Spider webbing the land-atmosphere interface

Worldwide 55-80% of the rainfall evaporates from the surface, making it a major water drain for the earth's water resources and a major supply of moisture to the atmosphere. Evaporation is relevant for crop growth and has a high impact on the severity of drought and floods. Nonetheless, this key process is still a highly uncertain, insufficiently quantified process. Also effecting weather forecasts as the available water is used as their boundary condition in atmospheric models. The persistent problem herein is our restricted understanding of the key processes of the land-atmosphere interface, as well as their interplay with hydrological and atmospheric processes.
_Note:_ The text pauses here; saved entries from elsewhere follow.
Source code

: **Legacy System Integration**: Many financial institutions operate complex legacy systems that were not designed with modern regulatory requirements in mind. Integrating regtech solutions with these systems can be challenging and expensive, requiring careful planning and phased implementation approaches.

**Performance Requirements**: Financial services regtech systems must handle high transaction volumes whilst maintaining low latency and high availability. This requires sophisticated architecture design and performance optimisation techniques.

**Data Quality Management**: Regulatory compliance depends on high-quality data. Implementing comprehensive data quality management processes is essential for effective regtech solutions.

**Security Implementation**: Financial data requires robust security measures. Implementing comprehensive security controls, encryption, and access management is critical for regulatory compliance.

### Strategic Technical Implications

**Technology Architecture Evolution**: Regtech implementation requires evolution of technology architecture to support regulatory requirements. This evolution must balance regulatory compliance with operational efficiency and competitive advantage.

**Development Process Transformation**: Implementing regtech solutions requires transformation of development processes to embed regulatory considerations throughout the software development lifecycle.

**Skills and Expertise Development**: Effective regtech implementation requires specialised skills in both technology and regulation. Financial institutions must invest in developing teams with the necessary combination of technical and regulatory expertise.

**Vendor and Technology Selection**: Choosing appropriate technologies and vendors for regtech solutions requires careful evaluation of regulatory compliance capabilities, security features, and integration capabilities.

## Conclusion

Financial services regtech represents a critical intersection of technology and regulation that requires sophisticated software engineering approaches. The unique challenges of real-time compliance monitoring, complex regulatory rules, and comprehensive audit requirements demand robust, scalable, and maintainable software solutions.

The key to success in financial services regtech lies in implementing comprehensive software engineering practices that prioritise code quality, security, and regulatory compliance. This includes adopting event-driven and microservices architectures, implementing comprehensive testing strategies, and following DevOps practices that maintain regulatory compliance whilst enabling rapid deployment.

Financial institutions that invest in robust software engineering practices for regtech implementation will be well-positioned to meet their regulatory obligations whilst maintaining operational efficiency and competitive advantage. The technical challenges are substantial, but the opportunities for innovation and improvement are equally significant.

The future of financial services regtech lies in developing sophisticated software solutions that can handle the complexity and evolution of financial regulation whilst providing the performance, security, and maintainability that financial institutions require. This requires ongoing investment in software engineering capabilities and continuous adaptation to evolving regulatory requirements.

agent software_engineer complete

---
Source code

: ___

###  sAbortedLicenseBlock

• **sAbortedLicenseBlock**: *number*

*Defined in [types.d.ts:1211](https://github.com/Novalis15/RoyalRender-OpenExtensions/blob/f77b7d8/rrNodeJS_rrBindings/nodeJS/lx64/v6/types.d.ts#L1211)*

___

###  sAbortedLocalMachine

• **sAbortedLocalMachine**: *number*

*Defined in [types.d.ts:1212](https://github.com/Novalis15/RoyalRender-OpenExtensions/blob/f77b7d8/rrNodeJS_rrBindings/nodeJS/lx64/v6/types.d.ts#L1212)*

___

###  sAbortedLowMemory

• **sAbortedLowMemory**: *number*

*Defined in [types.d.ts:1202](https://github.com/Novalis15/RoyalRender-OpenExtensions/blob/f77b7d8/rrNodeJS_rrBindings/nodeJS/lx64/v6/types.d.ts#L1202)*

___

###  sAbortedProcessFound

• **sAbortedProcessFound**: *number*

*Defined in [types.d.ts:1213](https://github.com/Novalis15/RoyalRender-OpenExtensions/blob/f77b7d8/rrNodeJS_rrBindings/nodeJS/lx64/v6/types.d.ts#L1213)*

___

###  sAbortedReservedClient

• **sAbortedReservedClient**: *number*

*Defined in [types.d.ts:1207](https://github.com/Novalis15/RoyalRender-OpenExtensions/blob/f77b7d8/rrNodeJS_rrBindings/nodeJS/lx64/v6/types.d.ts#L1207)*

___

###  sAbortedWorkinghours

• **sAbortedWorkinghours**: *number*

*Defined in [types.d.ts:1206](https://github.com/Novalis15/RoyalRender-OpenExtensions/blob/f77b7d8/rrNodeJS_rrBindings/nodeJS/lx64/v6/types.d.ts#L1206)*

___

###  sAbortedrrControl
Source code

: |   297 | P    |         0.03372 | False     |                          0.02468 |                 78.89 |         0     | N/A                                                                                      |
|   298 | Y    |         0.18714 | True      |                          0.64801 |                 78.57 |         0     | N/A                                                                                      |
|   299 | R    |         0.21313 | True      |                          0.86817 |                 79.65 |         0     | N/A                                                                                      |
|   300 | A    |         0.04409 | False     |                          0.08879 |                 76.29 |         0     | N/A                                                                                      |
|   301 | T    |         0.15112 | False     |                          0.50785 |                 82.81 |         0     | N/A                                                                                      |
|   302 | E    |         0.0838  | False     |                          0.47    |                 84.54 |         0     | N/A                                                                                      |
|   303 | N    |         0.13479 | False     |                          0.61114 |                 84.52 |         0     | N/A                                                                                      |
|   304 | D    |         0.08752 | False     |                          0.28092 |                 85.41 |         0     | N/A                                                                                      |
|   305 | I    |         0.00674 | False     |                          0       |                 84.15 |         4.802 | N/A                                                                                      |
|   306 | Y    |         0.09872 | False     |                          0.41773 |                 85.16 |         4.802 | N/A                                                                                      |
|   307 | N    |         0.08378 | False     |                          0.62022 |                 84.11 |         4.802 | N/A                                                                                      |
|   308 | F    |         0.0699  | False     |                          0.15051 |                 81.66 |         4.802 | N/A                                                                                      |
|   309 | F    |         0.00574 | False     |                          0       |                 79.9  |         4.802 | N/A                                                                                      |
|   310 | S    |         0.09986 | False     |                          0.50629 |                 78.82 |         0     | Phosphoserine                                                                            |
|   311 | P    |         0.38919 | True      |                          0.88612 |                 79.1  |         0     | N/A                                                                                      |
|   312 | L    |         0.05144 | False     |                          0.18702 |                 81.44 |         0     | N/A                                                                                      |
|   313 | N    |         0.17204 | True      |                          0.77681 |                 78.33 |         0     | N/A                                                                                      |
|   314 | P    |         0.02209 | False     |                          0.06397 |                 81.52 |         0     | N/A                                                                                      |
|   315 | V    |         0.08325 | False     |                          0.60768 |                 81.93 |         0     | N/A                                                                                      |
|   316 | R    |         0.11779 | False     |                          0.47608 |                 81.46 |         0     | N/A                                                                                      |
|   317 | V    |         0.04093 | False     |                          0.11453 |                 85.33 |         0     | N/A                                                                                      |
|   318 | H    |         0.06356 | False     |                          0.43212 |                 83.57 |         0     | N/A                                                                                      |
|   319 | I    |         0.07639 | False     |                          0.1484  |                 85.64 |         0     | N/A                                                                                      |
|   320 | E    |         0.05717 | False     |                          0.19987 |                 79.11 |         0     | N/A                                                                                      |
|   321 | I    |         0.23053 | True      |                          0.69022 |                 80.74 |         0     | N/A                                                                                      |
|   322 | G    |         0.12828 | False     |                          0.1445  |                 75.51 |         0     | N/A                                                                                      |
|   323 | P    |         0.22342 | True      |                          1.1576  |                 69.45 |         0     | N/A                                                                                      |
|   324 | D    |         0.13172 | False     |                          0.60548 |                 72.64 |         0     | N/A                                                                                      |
The major bottleneck is the difficulty to properly measure the land-atmosphere interface at the right spatial and temporal scale.

In this talk I will propose an experimental approach that enables data collection for the full surface energy balance at the land-atmosphere interface. This will be achieved by developing and exploiting a 'spider web' - like measurement approach with temperature measuring fibre optic cables (Distributed Temperature Sensing). This will enable simultaneously and continuously measurements of high-resolution temperature, humidity, wind, and soil moisture gradients. Which allows derivaiton of the sensible, latent, and ground heat flux and storage. The spider web offers a better representation of the land-atmosphere interface for the purpose to provide a knowledge base for improving flood and drought predictions and weather forecasts.